Behavioral studies in rats and mice (whose response patterns are very similar to humans) demonstrated that repeated oral administration of ginkgo extract had significant anti-stress effects, determined in several kinds of stress tests.[37-39]
One study demonstrated that treatment with ginkgo extract decreased serum corticosteroid levels by 50%. The remaining 50% may be the normal level in conditions without stress. This theory is supported by the fact that no detrimental effects on either animal or human health were observed. The results indicate that ginkgo does not affect basal adrenal function but controls the stress-induced excess of corticosteroid levels.

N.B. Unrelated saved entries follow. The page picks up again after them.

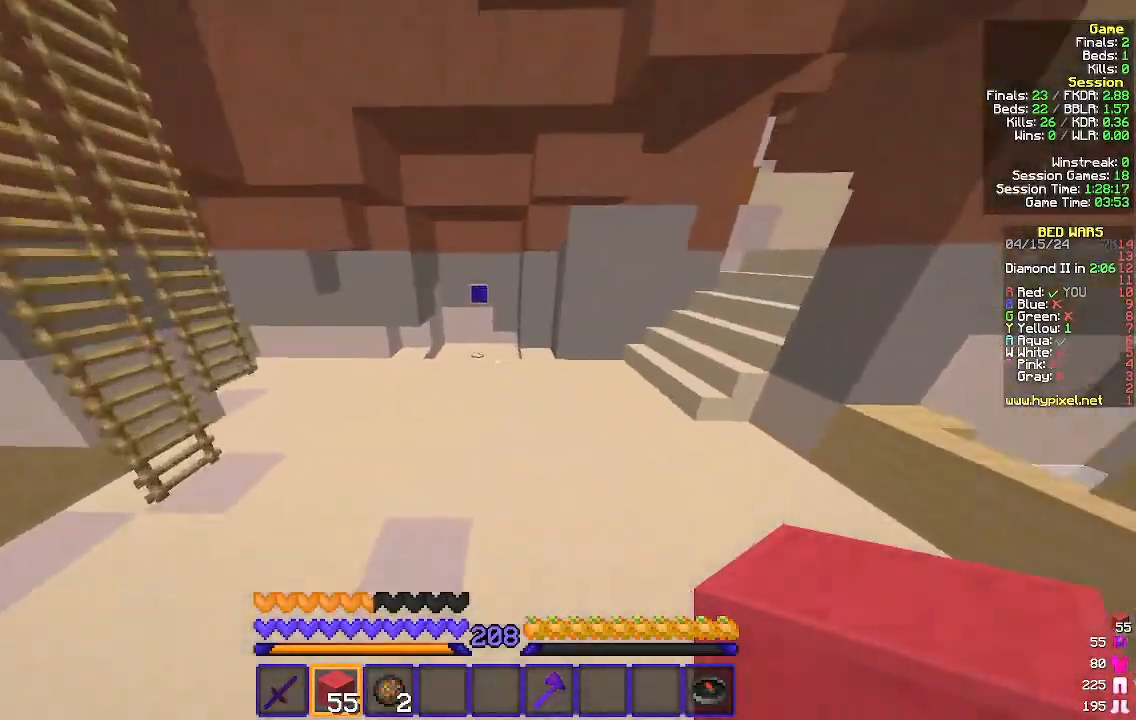
{"keys": ["w"], "mouse": [], "events": [[367, "a", "up"]]}
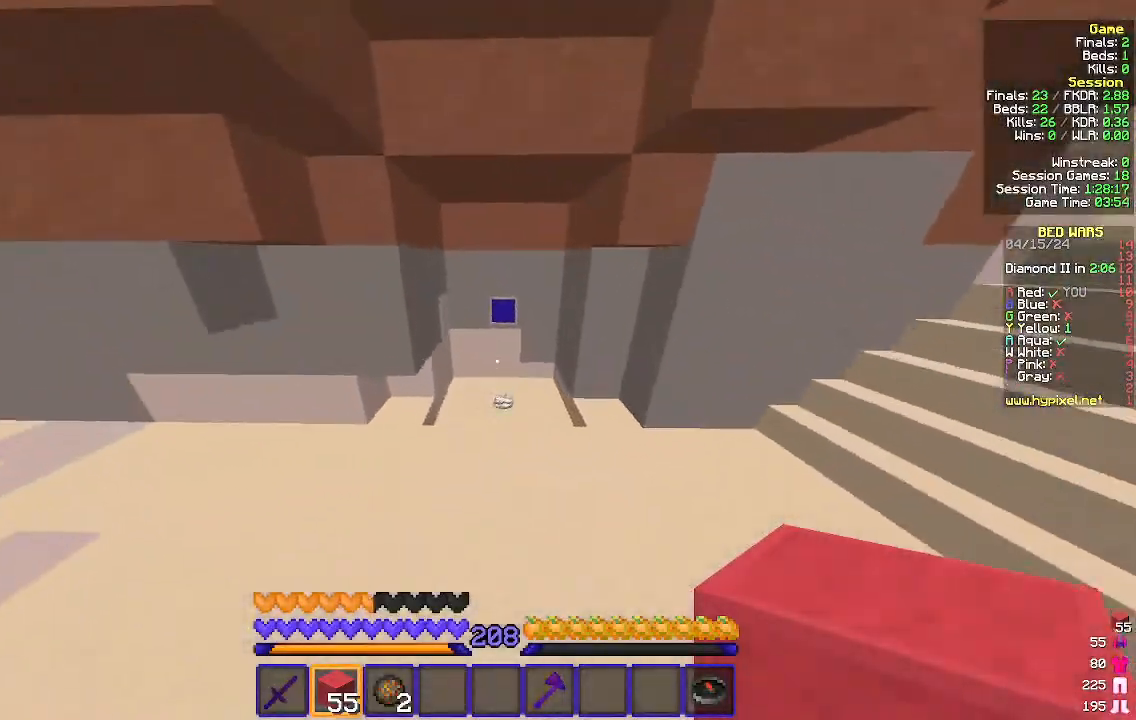
{"keys": ["d", "w"], "mouse": [], "events": [[300, "d", "down"]]}
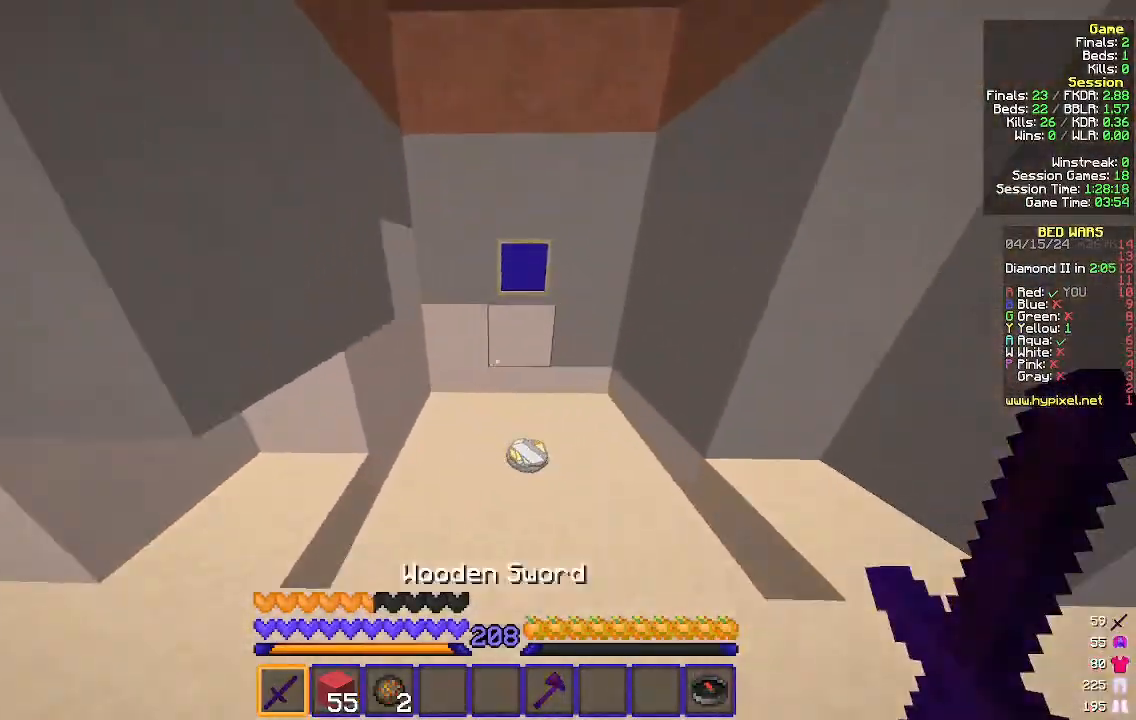
{"keys": ["d", "w"], "mouse": [], "events": [[100, "d", "up"], [367, "d", "down"]]}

In vivo findings that ginkgo extract can enhance adaptation under stressful conditions supports its extensive use in the elderly to improve their capacity to cope with the demands of everyday living. An interesting "side effect" of chronic ginkgo treatment in rats was the observation that these animals lived significantly longer than the animals that received placebo.
Prevention. . . ginkgo's most important benefit!
Hundreds of scientific studies have confirmed ginkgo's beneficial effects in the human body. Due to its multiple mechanisms of action, ginkgo provides enormous potential protection against our most feared diseases. Aging humans have much to gain from using ginkgo biloba extract as a preventative measure to help maintain neurological and circulatory health.
The fact that one study failed to show improved memory in healthy people who received 40 mg of ginkgo (three times a day) for only six weeks is not relevant to those seeking long-term anti-aging effects. The authors of the JAMA study acknowledge that higher doses of ginkgo for longer periods of exposure might produce the desired effects.